--- Passage to read ---

Re: Re: LanguageIdentifierUpdateProcessor uses only firstValue() on multivalued fields

Müller , Stephan Fri, 29 Nov 2013 03:12:23 -0800

Hello Trey, thank you for this example.

We've solved it by omitting the multivalued field and passing the distinct 
string fields instead, still I go with proposing a patch, so the language 
processor is able to concatenate multivalues by default. I think it's a 
reasonable feature (and can't remember to have ever contributed a patch to an 
open source project)
My thoughts on the patch implementation are quite the same as Yours, iterating 
on getValues(). I'll have this discussed in the dev-list and probably in JIRA.



One thing: How do you guard against a possible NPE in line 129
> (final Object inputValue : inputField.getValues()) {

SolrInputField.getValues() will return NULL if the associated value was null. 
It does not create an empty Collection.
That, btw, seems to be a minor bug in the javadoc, not stating that this method 
returns null.


Regards,
Stephan - srm

[...]

> The "langsToPrepend" variable above will contain a set of languages, where
> detectLanguage was called separately for each value in the multivalued
> field.  If you just want to concatenate all the values and detect
> languages once (as opposed to only using the first value in the
> multivalued field, like it does today), just concatenate each of the input
> values in the first loop and call detectLanguage once at the end.
> 
> I wrote code that does this for an example in the Solr in Action book.
>  The particular example was detecting languages for each value in a
> multivalued field and then pre-pending the language to the text for the
> multivalued field (so the analyzer would know which stemmer to use, as
> they were being dynamically substituted in based upon the language).  The
> code is available here if you are interested:
> https://github.com/treygrainger/solr-in-
> action/blob/master/src/main/java/sia/ch14/MultiTextFieldLanguageIdentifier
> UpdateProcessor.java
> 
> Good luck!
> 
> -Trey
> 
> 
> 
> 
> On Wed, Nov 27, 2013 at 10:16 AM, Müller, Stephan < Mueller@ponton-
> consulting.de> wrote:
> 
> > > I suspect that it is an oversight for a use case that was not
> considered.
> > > I mean, it should probably either ignore or convert non text/string
> > > values.

--- Data records ---
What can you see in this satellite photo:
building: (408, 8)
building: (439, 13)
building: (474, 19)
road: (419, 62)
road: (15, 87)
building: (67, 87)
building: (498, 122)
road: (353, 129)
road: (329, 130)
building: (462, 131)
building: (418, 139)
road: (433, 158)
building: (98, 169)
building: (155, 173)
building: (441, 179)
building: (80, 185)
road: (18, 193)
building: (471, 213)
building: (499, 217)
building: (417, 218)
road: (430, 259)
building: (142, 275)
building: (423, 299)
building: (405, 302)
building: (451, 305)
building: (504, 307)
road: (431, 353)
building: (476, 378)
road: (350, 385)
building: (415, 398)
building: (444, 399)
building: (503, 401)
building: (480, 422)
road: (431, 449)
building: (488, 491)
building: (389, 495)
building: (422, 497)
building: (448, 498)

--- Stated problem ---
Write the next part of the mailing-list thread about LanguageIdentifierUpdateProcessor and multivalued fields, beginning immediately after its last quoted line.

--- Task output ---
> > Ok, I'll see that I provide a patch against trunk. It actually ignores
> > non string values, but is unable to check the remaining values of a
> > multivalued field.
> >
> > > Hmmm... are you using JSON input? I mean, how are the types being set?
> > > Solr XML doesn't have a way to set the value types.
> > >
> > No. It's a field with multivalued=true. That results in a
> > SolrInputField where value (which is defined to be Object) actually
> holds a List.
> > This list is populated with Integer, String, Date, you name it.
> > I'm talking about the actual Java-Datatypes. The values in the list
> > are probably set by this 3rdparty Textbodyprocessor thingy.
> >
> > Now the Language processor just asks for field.getValue().
> > This is delegated to the SolrInputField which in turn calls
> > firstValue() Interestingly enough, already is able to handle a
> Collection as its value.
> > But if the value is a collection, it just returns the first element.
> >
> > > You could workaround it with an update processor that copied the
> > > field
> > and
> > > massaged the multiple values into what you really want the language
> > > detection to see. You could even implement that processor as a
> > > JavaScript script with the stateless script update processor.
> > >
> > Our workaround would be to not feed the multivalued field but only the
> > String fields (which are also included in the multivalued field)
> >
> >
> > Filing a Bug/Feature request and providing the patch will take some
> > time as I haven't setup a fully working trunk in my IDEA installation.
> > But I'm eager to do it :)
> >
> > Regards,
> > Stephan
> >
> >
> > > -- Jack Krupansky
> > >
> > > -----Original Message-----
> > > From: Müller, Stephan
> > > Sent: Wednesday, November 27, 2013 5:02 AM
> > > To: solr-user@lucene.apache.org
> > > Subject: LanguageIdentifierUpdateProcessor uses only firstValue() on
> > > multivalued fields
> > >
> > > Hello,
> > >
> > > this is a repost. This message was originally posted on the 'general'
> > list
> > > but it was suggested, that the 'user' list might be a better place
> > > to
> > ask.
> > >
> > > ---- Original Message ----
> > > Hi,
> > >
> > > we are passing a multivalued field to the
> > > LanguageIdentifierUpdateProcessor.
> > > This multivalued field contains arbitrary types (Integer, String,
> Date).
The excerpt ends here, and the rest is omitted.